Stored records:
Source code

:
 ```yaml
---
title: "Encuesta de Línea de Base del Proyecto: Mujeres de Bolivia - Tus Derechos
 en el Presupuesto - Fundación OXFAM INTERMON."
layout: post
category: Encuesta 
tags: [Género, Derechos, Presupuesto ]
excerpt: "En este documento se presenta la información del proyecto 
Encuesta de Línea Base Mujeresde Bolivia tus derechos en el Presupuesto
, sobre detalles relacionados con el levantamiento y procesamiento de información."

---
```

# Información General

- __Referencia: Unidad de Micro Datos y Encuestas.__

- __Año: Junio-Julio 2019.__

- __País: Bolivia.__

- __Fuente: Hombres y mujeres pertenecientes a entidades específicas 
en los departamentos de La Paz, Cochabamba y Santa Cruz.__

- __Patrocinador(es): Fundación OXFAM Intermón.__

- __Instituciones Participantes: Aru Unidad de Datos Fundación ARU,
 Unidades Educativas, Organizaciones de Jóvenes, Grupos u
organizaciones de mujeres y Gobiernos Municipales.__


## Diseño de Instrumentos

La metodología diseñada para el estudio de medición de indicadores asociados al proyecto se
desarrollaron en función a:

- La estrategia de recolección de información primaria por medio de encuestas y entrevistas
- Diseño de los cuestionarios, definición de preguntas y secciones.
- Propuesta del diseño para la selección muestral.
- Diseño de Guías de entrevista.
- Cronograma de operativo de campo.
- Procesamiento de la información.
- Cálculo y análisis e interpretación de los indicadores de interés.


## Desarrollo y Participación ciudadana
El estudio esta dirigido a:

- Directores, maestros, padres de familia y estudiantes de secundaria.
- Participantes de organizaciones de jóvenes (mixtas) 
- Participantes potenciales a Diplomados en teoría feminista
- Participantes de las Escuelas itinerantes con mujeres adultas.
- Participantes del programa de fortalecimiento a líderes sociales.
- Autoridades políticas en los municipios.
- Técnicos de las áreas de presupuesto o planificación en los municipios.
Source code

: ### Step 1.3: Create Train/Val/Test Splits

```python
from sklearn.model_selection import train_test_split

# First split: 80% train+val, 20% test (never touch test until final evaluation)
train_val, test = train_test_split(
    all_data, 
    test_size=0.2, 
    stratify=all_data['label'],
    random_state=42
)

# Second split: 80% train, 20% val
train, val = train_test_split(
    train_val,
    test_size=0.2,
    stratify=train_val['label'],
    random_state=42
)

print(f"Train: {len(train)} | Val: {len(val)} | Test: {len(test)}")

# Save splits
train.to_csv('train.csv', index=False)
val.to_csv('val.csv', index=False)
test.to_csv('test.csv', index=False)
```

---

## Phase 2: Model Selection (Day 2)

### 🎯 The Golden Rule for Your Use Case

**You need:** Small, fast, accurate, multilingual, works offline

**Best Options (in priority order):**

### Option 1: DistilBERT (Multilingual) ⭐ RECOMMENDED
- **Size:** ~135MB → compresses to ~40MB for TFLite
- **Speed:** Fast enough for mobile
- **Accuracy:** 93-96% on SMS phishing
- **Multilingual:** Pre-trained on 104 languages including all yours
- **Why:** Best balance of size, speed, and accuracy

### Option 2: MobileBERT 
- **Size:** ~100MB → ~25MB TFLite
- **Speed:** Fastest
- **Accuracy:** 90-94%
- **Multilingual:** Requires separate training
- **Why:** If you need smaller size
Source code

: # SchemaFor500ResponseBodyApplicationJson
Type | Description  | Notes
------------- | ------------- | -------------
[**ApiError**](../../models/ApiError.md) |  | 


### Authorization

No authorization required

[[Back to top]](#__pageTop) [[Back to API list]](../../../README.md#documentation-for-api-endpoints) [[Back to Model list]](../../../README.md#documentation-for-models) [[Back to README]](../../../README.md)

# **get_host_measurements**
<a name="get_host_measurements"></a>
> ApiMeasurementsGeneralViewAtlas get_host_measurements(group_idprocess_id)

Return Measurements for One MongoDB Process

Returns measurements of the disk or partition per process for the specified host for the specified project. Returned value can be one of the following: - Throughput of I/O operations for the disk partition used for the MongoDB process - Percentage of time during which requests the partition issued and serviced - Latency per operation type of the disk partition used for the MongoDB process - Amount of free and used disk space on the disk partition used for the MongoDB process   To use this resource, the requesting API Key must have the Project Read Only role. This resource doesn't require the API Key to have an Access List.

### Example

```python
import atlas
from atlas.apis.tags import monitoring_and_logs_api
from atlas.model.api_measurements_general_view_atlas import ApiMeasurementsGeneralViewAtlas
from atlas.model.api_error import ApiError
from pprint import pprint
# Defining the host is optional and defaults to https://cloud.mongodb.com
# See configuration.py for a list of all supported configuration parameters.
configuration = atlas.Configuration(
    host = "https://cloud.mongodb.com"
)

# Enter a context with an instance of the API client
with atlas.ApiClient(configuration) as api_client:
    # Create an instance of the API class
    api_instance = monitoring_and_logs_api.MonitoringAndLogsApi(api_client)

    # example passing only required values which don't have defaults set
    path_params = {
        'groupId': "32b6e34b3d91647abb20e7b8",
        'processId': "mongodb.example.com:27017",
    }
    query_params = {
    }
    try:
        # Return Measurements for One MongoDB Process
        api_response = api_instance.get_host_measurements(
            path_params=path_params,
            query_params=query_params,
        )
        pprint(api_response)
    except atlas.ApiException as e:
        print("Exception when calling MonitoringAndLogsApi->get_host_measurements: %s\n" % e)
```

◆ Exercise ◆
Count how many lines of the entries contain the word "with"; only the number should appear in the reply.

◆ The completed task ◆
2